S. Nadja Zajdman talks about her involvement with The Best of CafeLit 13


I was led to Café Lit after discovering Bridge House Publishing in a writers’ newsletter.  The first story I submitted was accepted and published in Bridge House’s annual short story anthology.  That year, the anthology was called Gliterary Tales, and my story was called 'The Party’s Over'.  How wrong I was.  The party had just begun.  Ultimately "The Party’s Over" was republished in a story collection called The Memory Keeper, also published by Bridgehouse. Concurrently I discovered CaféLit, and began making submissions.  This is the third year in a row in which my work appears in a Best of Café Lit anthology, and the first in which three of my pieces appear.  "Let The Good Times Roll" began life in midsummer of 2023, as an e-mail to a friend in England.  “Daddy Kaye” began life in the late winter of 1987, in a letter posted by what was then known simply as “mail,” and traveled across the ocean, through the air, to a (not the same) friend in England.  Do we detect a pattern?
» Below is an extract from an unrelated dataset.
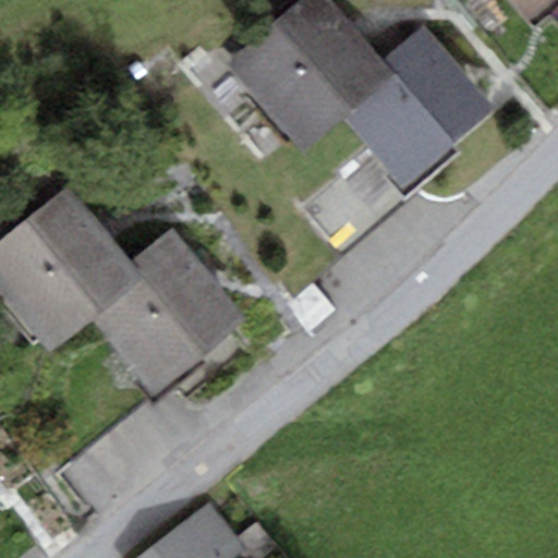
[(305,156),(347,119),(396,75),(385,63),(329,0),(298,0),(225,65),(305,156)]
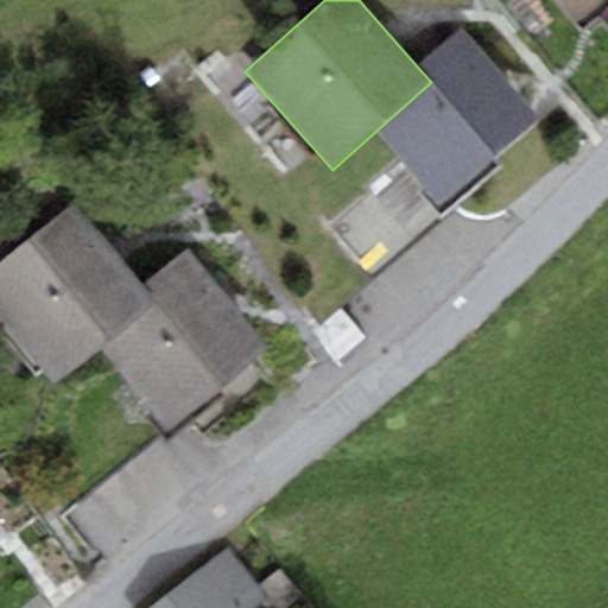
[(548,0),(571,26),(601,0),(548,0)]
At the time, intimates dubbed me “a twentieth-century (sic) de Sevigny.”  The family friend in England with whom I corresponded was wont to say, “One day, your letters will be published.”  When an early version of “Daddy Kaye” appeared in the literary supplement of a (Canadian) national newspaper, in London, in triumph, our friend quipped, “You see.  I told you that one day your letters will be published!”  (The date of the newspaper editor’s acceptance letter was the same date as my dad’s death anniversary.  Dad had died four years before.) 
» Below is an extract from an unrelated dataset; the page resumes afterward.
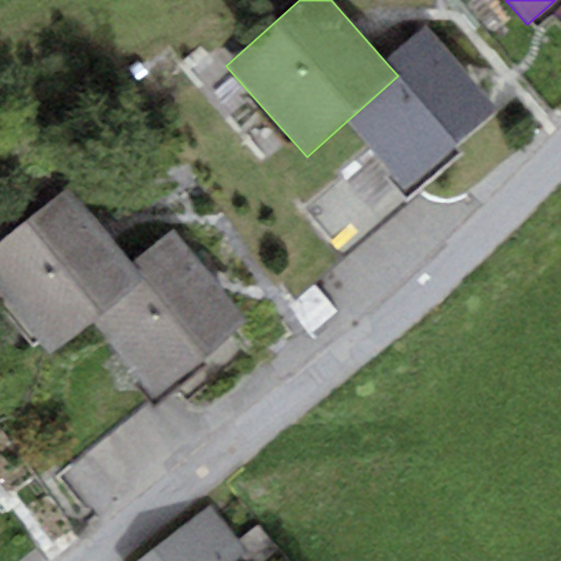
[(425,31),(387,64),(398,76),(348,119),(374,149),(407,186),(413,181),(494,110),(425,31)]
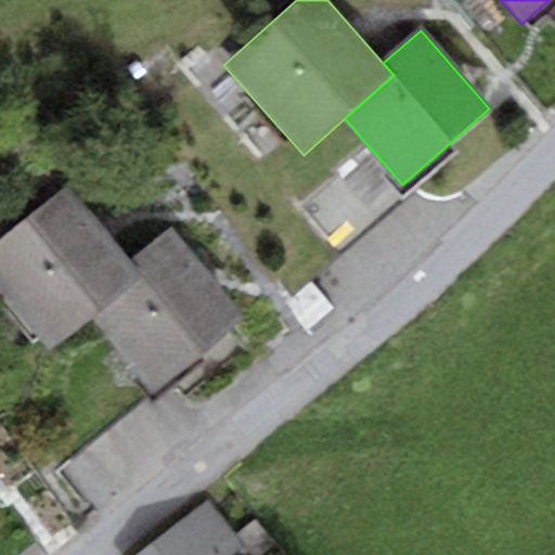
[(402,184),(370,147),(297,207),(336,254),(416,188),(409,179),(402,184)]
           "The End of the Beginning", initially titled A Wedding in Heidelberg, was born towards the end of the last century.  I had long been fascinated by a photograph in my mother’s possession.  It was taken within two weeks of V-E Day.  It was a group photo of the first Jewish wedding held in Germany post-war.  My mother was the bridesmaid.  This was confirmed when I asked Mum, “How do you know this was the first?”

            Mum shot back, “Because the rabbi (the American Jewish army chaplain) told me!  He was very proud of it!”  (Proud of having the honour to officiate at such an historic event) 

            In the early 1990s, my mother connected with a U.S. army vet, then in his eighties, who was the displaced officer in charge of the sector Mum found herself in when they were both living under the American flag.  A correspondence began—first, between Mum and Lieutenant Hutler (who would be promoted to the rank of captain), and then, between Hutler and me.  Mum sent the Hutlers a video of her first recorded oral history.  Hutler sent us his memoir.  Between the source material and what my mother remembered of the period, I was able to write the story.  I sent it to the old soldier for feedback and was gratified to hear that I had gotten not only the facts, but the feeling right. 

            A year into our correspondence, Mum and I flew to California to meet Albert Hutler and his wife.  (Imagine the consternation of Jewish displaced persons, ushered into American Military Government headquarters, when they first saw the name plate on his office door: Lieutenant A. Hutler.)  Once they relaxed, among the survivors, the lieutenant’s name became the butt of jokes.  I tell this story in full, in the memoir I Want You To Be Free (Hobart Books, Oxford, 2022).


I haven’t written in cafes in decades.  During my university days I’d write in a downtown Montreal café called Café Prague.  The café’s owner, an east European, took a liking to me.  He grew protective as he watched me doing what he described as “testing yourself,” among the patrons, which generally consisted of fellow students, struggling artists, the owner’s compatriots, and the occasional tourist who found his or her way into the deliberately Old World ambience of an immigrant’s establishment.  The owner allowed me to linger for hours, often with a purchase no larger than a large pot of tisane, pen in hand and a notebook open on the table, as I observed, wrote, and “tested myself.” 

            A few blocks away, there was a dive called Limelight.  It was dark and cozy and hosted a similar clientele.  I wouldn’t know, but I assume these places are gone now.  It is my impression that these days, students perch their laptops on tables in branches of a chain like Starbucks.  These days, I write at home, alone, perched on a fitness ball in front of my desktop computer.